◆ **Consegna A**
Nel testo su Pulp Fiction, quanti anni aveva chi scrive nel 1994?

########################################

Era il 1994, avevo vent’anni e Pulp Fiction vinceva dopo cinque nomination l’Oscar per la miglior scenografia originale e la Palma d’Oro a Cannes partecipando da fuori concorso.
Non compresi subito quanto fosse immenso quel film.
Lo vidi dopo mesi dalla sua uscita in videocassetta.
E’ quasi banale raccontare quanto quel film abbia cambiato il cinema ed il mio amore per il cinema.
Tarantino sarà sempre ricordato come colui che rivoluzionò la scenografia, un regista che ha segnato un solco tra quello che c’era prima e ciò che c’è stato dopo.
Quello che mi aveva lasciato questa visione “pulp” della vita e della malavita erano state soprattutto la trasgressione, il poter pensare di essere uno di quei personaggi, di poter vivere una vità così al di fuori degli schemi.
Pensare di volersi strafare oppure di imbracciare un’arma.

########################################

◆ **Consegna B**
Per favore, riproduci identiche le righe che seguono, dalla prima fino a quella che contiene "country: Philippines", compresa.

########################################

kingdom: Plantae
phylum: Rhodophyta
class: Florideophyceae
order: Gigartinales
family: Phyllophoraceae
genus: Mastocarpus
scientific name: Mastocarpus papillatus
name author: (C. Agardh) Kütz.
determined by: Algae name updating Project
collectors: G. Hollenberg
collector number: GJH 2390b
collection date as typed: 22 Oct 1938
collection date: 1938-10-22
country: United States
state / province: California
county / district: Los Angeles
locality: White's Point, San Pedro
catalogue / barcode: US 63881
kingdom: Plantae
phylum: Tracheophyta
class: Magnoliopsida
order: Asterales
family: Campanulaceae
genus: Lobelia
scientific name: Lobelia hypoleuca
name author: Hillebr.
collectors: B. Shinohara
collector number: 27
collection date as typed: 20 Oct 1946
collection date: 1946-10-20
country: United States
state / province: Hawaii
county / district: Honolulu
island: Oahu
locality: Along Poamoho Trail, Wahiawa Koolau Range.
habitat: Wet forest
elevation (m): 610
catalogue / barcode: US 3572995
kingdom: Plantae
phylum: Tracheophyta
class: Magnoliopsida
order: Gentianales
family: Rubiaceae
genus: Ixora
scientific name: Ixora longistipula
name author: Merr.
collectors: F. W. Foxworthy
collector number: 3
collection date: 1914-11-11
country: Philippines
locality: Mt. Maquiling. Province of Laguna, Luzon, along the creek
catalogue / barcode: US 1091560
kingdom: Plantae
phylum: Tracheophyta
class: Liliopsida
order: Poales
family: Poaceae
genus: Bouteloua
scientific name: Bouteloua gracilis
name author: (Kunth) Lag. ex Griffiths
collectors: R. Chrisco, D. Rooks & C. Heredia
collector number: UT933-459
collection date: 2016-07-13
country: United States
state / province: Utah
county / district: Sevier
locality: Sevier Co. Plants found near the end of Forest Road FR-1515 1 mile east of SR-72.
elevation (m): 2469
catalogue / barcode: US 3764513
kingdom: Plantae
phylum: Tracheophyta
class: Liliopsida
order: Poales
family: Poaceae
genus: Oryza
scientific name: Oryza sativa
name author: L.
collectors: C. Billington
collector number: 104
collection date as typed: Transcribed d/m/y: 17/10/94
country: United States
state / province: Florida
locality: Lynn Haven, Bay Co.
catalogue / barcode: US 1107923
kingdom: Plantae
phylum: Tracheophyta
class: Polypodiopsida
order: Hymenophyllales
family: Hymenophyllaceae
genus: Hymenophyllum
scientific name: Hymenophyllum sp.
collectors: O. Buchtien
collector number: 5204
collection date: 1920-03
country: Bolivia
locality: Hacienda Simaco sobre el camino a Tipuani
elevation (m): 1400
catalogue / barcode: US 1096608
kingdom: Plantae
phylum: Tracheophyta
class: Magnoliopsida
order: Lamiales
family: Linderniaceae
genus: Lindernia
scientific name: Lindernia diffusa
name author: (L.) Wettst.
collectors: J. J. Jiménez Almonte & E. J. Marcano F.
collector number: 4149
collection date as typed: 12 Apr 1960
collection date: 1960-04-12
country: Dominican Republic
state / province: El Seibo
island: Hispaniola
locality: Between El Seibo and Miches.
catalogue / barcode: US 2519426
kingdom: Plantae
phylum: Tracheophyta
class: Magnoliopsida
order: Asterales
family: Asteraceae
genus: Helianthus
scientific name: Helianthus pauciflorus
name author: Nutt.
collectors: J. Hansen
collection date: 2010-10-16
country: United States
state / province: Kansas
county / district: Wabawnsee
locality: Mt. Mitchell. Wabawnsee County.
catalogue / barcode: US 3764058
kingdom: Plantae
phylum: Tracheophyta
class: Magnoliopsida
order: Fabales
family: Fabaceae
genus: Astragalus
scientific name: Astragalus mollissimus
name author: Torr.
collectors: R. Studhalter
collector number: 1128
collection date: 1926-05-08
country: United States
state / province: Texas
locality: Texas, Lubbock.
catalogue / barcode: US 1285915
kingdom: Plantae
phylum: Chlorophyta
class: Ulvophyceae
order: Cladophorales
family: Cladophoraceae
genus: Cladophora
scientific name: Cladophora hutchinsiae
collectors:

########################################

◆ **Risposta scritta A**
Vent'anni.

◆ **Risposta scritta B**
kingdom: Plantae
phylum: Rhodophyta
class: Florideophyceae
order: Gigartinales
family: Phyllophoraceae
genus: Mastocarpus
scientific name: Mastocarpus papillatus
name author: (C. Agardh) Kütz.
determined by: Algae name updating Project
collectors: G. Hollenberg
collector number: GJH 2390b
collection date as typed: 22 Oct 1938
collection date: 1938-10-22
country: United States
state / province: California
county / district: Los Angeles
locality: White's Point, San Pedro
catalogue / barcode: US 63881
kingdom: Plantae
phylum: Tracheophyta
class: Magnoliopsida
order: Asterales
family: Campanulaceae
genus: Lobelia
scientific name: Lobelia hypoleuca
name author: Hillebr.
collectors: B. Shinohara
collector number: 27
collection date as typed: 20 Oct 1946
collection date: 1946-10-20
country: United States
state / province: Hawaii
county / district: Honolulu
island: Oahu
locality: Along Poamoho Trail, Wahiawa Koolau Range.
habitat: Wet forest
elevation (m): 610
catalogue / barcode: US 3572995
kingdom: Plantae
phylum: Tracheophyta
class: Magnoliopsida
order: Gentianales
family: Rubiaceae
genus: Ixora
scientific name: Ixora longistipula
name author: Merr.
collectors: F. W. Foxworthy
collector number: 3
collection date: 1914-11-11
country: Philippines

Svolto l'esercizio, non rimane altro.